■ THE RECORDS:
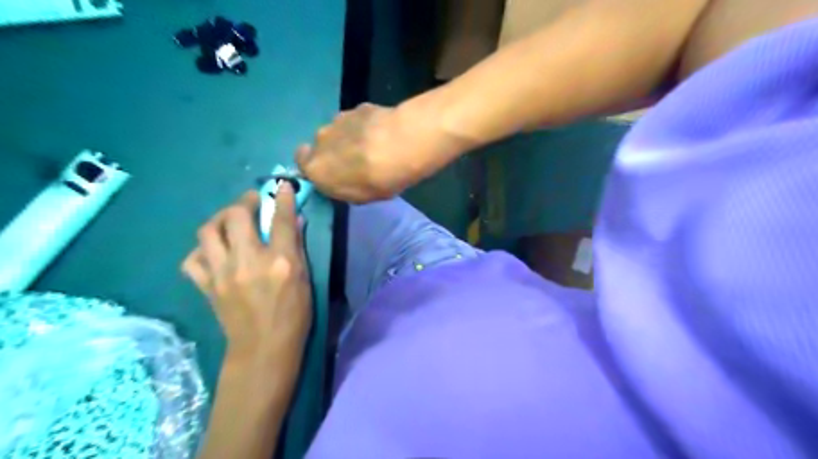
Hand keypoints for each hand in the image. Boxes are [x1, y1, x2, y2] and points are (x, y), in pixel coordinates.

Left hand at [179, 182, 311, 364]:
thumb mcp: (305, 280)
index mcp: (280, 262)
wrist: (264, 349)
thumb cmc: (294, 315)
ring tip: (231, 221)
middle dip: (245, 201)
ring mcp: (222, 274)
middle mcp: (248, 262)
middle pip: (236, 216)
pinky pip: (193, 259)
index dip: (282, 198)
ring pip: (208, 231)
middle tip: (252, 202)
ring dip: (220, 219)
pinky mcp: (207, 286)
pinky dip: (202, 250)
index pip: (280, 220)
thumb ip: (297, 248)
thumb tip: (293, 221)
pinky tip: (214, 251)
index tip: (282, 185)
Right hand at [298, 103, 469, 202]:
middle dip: (334, 151)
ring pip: (338, 130)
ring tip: (373, 146)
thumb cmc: (378, 181)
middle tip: (356, 160)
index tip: (330, 171)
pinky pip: (355, 120)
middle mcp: (319, 141)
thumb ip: (342, 186)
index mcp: (315, 168)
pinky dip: (364, 125)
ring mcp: (337, 120)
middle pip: (321, 145)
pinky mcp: (356, 107)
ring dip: (349, 137)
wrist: (400, 146)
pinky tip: (382, 133)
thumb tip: (340, 179)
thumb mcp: (359, 197)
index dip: (315, 166)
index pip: (302, 162)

■ WHAT TO PRODUCE:
Lines above with "pinky" in them are the ones to copy.

■ ANSWER TO THE PROBLEM:
pinky pip: (193, 259)
pinky mcp: (207, 286)
pinky dip: (202, 250)
pinky tip: (214, 251)
pinky pip: (355, 120)
pinky dip: (364, 125)
pinky mcp: (356, 107)
pinky tip: (382, 133)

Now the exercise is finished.